Knowledge(graph) is Power!

Aaron Ross

Aaron Ross

Software Engineer / Web Developer @ EyeCue Lab

Recently I've been trying to get myself organized, and one thing that has been recommended to me time and again is the bullet journal method for tracking my daily tasks. Usually though, I can actually keep track of things for a day at a time and I can be rather productive when focused on tasks. My issue lies in connecting things over time:

I needed a something that could help me keep track not just of today's tasks, but help me connect yesterday's tasks with tomorrow's.

In steps logseq

Graph Databases#

We are going to take a brief detour to talk about Graph Databases. While most people might be familiar with a standard database that structures data into table like structures where each row corresponds to a single entry and each column corresponds to a property, like name, email, or last_signed_in.
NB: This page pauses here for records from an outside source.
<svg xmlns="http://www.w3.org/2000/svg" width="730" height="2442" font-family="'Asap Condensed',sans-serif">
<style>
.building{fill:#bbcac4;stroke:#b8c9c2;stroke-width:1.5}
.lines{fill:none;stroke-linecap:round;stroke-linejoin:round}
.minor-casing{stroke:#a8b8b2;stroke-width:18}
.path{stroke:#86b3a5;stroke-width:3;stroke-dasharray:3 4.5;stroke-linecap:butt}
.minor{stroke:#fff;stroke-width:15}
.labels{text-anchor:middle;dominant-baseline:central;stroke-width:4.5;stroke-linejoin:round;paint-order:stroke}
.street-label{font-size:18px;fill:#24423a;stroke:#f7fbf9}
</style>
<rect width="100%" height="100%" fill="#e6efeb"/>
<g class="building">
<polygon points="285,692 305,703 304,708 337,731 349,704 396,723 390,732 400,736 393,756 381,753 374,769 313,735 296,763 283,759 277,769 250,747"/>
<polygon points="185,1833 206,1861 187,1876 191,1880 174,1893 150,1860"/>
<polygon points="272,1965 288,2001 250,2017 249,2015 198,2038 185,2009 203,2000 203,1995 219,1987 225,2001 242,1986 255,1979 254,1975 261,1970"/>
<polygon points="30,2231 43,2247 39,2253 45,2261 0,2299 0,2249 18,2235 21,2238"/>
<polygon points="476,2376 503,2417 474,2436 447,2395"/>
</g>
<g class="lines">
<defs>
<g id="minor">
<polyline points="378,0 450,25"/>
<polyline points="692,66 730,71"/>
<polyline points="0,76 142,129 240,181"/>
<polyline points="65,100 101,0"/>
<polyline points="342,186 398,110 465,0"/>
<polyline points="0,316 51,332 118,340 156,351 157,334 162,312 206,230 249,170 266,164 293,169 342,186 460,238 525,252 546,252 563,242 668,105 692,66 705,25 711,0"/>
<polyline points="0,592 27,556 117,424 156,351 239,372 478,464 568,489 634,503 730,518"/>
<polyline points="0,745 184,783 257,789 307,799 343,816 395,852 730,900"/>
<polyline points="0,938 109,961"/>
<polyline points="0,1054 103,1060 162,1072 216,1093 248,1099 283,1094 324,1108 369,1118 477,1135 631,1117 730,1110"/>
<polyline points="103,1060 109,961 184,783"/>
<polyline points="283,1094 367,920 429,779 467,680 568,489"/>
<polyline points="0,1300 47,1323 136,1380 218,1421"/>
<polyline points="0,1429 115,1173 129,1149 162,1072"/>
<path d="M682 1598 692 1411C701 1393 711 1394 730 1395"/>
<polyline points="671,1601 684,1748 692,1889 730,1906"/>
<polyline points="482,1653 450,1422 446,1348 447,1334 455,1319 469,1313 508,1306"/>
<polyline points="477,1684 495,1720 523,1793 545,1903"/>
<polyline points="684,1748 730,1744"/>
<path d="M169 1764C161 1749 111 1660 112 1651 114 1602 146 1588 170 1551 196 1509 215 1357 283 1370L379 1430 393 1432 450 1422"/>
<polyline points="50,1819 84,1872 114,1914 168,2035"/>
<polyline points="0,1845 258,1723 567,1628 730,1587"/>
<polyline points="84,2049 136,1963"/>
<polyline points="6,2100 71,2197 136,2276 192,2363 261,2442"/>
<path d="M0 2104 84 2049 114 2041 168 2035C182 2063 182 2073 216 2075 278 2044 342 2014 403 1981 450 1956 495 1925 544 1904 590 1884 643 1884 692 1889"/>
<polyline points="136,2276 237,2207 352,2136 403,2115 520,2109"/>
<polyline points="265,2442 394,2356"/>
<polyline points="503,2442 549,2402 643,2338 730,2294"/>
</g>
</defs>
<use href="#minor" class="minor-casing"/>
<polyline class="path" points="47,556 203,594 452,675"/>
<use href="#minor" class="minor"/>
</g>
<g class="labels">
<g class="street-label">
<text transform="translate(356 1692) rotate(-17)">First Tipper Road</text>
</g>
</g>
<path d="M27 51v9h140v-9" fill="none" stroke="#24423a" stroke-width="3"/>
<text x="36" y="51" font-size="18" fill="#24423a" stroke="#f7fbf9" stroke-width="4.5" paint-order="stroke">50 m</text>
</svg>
From here the world opens up by doing things like joining tables together and then making advanced selections against the results. This is often called a Relational Database and as the name implies they are a really good strategy for storing relational data structures.

While the most common it isn't the only way to structure your relational data. With a graph database the data isn't really the first class citizen, the relationship is. This is borne out in three fundamental terms when thinking about graph data where instead of thinking about records, tables and their relations graph databases track properties, nodes and their edges.
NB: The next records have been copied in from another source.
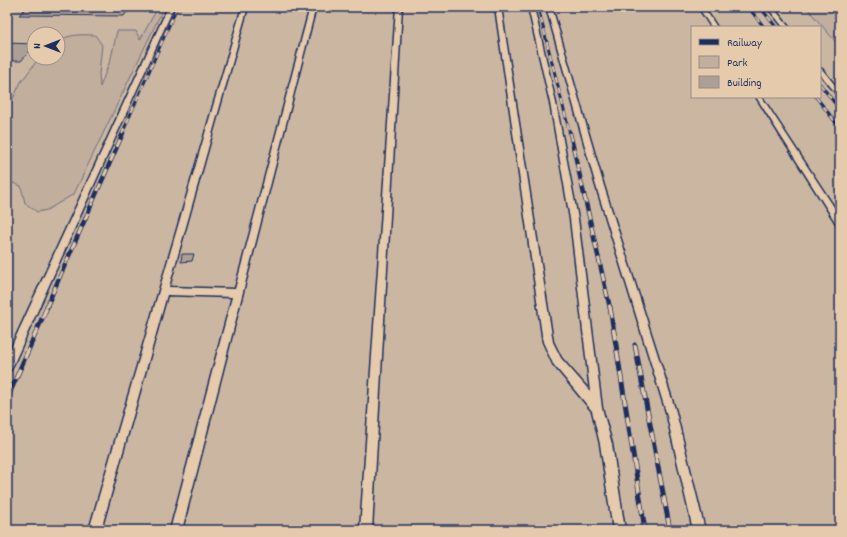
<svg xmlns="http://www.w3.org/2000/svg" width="847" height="537" viewBox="0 0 847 537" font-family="Dekko,sans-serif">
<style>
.built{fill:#cbb6a2;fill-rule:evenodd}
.green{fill:#c1ae9d;stroke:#6e6e7e}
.building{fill:#ae9f96;stroke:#1b2f5e}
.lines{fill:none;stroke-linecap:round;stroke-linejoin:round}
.service-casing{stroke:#1b2f5e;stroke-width:3}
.service{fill:#e5caac;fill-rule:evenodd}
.rail-far2-casing{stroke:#1b2f5e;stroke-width:3}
.rail-far1-casing{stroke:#1b2f5e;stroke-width:4.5}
.rail-casing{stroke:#1b2f5e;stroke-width:5}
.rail-far2{stroke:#e5caac;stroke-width:2;stroke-dasharray:6;stroke-linecap:butt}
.rail-far1{stroke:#e5caac;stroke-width:3;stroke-dasharray:8;stroke-linecap:butt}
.rail{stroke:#e5caac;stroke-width:3.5;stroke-dasharray:11;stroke-linecap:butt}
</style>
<rect width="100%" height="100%" fill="#ddc4a9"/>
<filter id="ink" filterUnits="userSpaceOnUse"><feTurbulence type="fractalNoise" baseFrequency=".025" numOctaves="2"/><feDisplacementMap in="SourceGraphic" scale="8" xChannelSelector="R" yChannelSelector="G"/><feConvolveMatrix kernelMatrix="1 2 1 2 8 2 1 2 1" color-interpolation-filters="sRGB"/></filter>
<g filter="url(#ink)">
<!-- built -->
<path class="built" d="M19 7H806L840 47V530H7V20ZM692 27H820V97H692ZM34 34H58V58H34Z"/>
<!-- green -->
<path class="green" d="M158 7H164L74 194 47 210 37 212 25 203 21 186 7 181V157L9 145H7V111L21 82 39 58H58V42C70 33 81 35 95 35L102 45 99 74 100 87 111 58 117 31H136L140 40Z
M806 7H840V47Z"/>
<!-- building -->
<path class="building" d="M27 7H130L124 16 19 15Z
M7 43 34 44V46L21 61H7Z
M182 254H194L192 261 181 262Z"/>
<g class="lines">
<!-- service casing -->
<g class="service-casing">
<path id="service" d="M168 7H174L11 370 7 372V356Z
M242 7H248L169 287 235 289 310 7H316L182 530H170L232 297 167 295 101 530H89Z
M396 7H402L372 530H360Z
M495 7H501L553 342 561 358 590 391 570 219 550 103 528 7H534L556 103 578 219 602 408 612 444 625 530H613L600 444 592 411 553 364 543 342Z
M546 7H552L604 186 676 412 705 530H693L666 412 596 186Z
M698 7H704L717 27H711Z
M767 7H773L789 27H783Z
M820 68 822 69 840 91V97L838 96 820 74Z
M756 97H762L840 216V226L837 225Z"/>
</g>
<!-- service -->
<use href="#service" class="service"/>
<!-- rail-far2 casing -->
<g class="rail-far2-casing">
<path id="rail-far2" d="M538 7 570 134
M748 7 764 27
M760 7 776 27
M820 84 840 110
M816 97 840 128
M122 134 177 7"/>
</g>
<!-- rail-far1 casing -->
<g class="rail-far1-casing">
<path id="rail-far1" d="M570 133 610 308
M46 308 123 133"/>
</g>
<!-- rail casing -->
<g class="rail-casing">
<path id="rail" d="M610 307 645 530
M635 345 670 530
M7 399 47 307"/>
</g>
<!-- rail-far2 -->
<use href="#rail-far2" class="rail-far2"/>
<!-- rail-far1 -->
<use href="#rail-far1" class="rail-far1"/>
<!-- rail -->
<use href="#rail" class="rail"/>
</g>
</g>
<!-- margin -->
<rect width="847" height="537" fill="none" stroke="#e5caac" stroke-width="24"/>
<rect x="12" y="12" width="823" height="513" fill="none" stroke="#1b2f5e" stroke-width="1.5" filter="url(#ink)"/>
<!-- legend -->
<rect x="691" y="26" width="130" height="72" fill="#e5caac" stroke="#948c8d"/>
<rect x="699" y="39" width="20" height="6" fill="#1b2f5e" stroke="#948c8d"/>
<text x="727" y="46" font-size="12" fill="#1b2f5e">Railway</text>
<rect x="699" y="56" width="20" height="12" fill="#c1ae9d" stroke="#948c8d"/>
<text x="727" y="66" font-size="12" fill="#1b2f5e">Park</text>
<rect x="699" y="76" width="20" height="12" fill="#ae9f96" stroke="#948c8d"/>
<text x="727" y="86" font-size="12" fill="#1b2f5e">Building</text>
<!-- north arrow -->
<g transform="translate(46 46) rotate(270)"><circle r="19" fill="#e5caac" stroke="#948c8d"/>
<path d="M0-3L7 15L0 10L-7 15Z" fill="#1b2f5e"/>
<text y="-6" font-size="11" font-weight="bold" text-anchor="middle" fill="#1b2f5e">N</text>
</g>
</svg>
  • properties: are comparable to table columns in a relational database and are individual pieces of information associated to nodes
  • nodes: are analogous to records but unlike a table record in a relational database a node can have any properties associated that we want
  • edges: are the relationships, or connections, between nodes and where things really get interesting.

Graph Database Diagram

This means that when you query a graph database for all the cats with green eyes instead of iterating through every cat record (or in a more complex example multiple tables) too pull out records that contain the column eye_color and match green a graph database stores the edges directly so that the relationship green eyes is keyed directly to the nodes connected to it.

Instead of going into too much further detail I'll leave you with some future research on directed vs undirected graphs.

Note Taking and Organizing#

Ok, so what does any of this have to do with productivity or organizing. Well, I mentioned it at the top, but Logseq is a note taking and productivity app based on the idea of a knowledge graph and combines it with a bullet journal style (markdown powered) interface to create what they call your personal knowledge graph allowing you to link subjects, notes and individual todo items together into your own (github synced) web note taking app.

Ok, that sounds nice, but how do you use it

Well, if you already started editing your homepage you can spot their documentation on github but I'll go through some major takeaways:

Overview#

When you open logseq for the first time you will see either their demo page, or just a new Date named page (journal style) like this one (but with no content):

The core functionality lies around making nested TODO lists, but you will notice the [[<some name>]] syntax on some of my bullet items. This is how you create or reference another page in your knowledge graph. Click on that link (like CBA, my work project) and you'll be taken to that page:

That contains both its own list as well as a linked references section that will show you all the other places in your knowledge graph that this page is referenced.

pretty cool, but what else?

I am so glad you asked. If you open up the hamburger menu on the top right of the page you can view:

  • Contents -- an editable/manageable table of contents for finding pages you use frequently
  • Recents -- a history of your recently visited pages
  • Page Graph -- a visualization of this page (or node) and all its edges and connected nodes:

The reason this feature excites me is that it allows you (once you accrue and link content) to explore relationships between topics that you didn't see before or didn't realize existed. Not to mention that the tasks I did yesterday can now directly be linked to the tasks I need to do tomorrow. I can organize research by topic, throw a link into its category for future reading and mark it with /TODO to know that I didn't read it yet and then weeks or months later come back and see that resource, consume it and mark it /DONE.

Thanks for sticking through and I hope you give logseq a try. You can set up persistence across devices by setting up a dedicated github repository for the service to use as a backend or just operate on a single machine via local storage.